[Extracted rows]
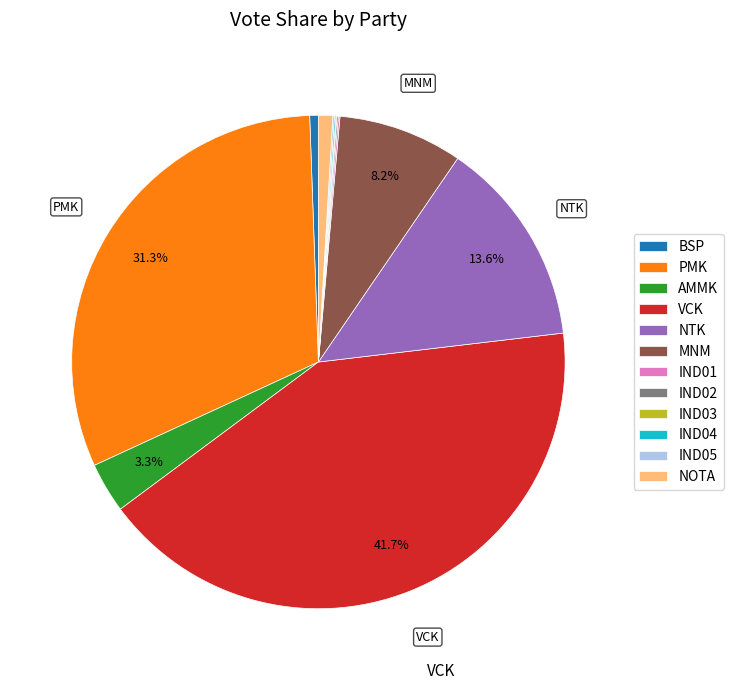

To the nearest percent, what is the difference between the largest and smallest slice percentages?

42%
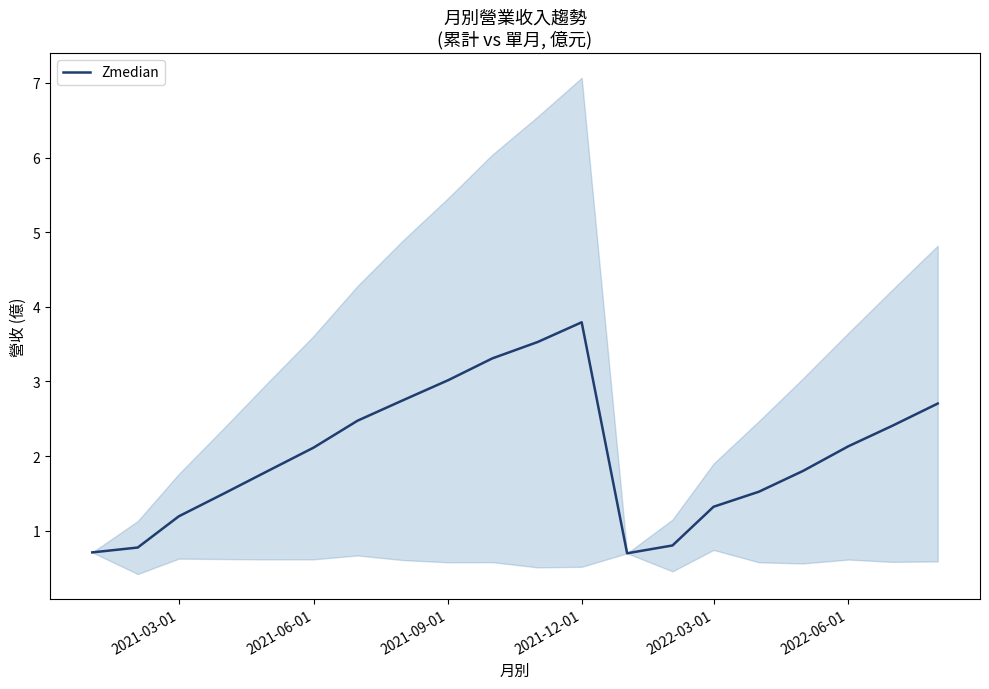

Reading right to left, transcribe all the data shown in this chart.

2.7	2.4	2.1	1.8	1.5	1.3	0.8	0.7	3.8	3.5	3.3	3.0	2.7	2.5	2.1	1.8	1.5	1.2	0.8	0.7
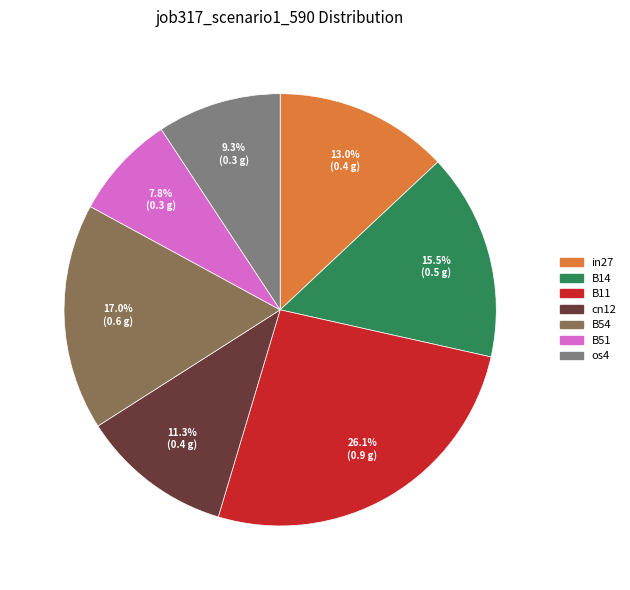

How many slices are in this pie chart?

7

#### [WORK ORDER]
Reproduce all of the rows above with every occurrence of "chart" switched to "diagram" and everything else left unchanged. Omit the pictures from your reproduction.

#### [RESULT OF THE TASK]
To the nearest percent, what is the difference between the largest and smallest slice percentages?

42%

Reading right to left, transcribe all the data shown in this diagram.

2.7	2.4	2.1	1.8	1.5	1.3	0.8	0.7	3.8	3.5	3.3	3.0	2.7	2.5	2.1	1.8	1.5	1.2	0.8	0.7

How many slices are in this pie diagram?

7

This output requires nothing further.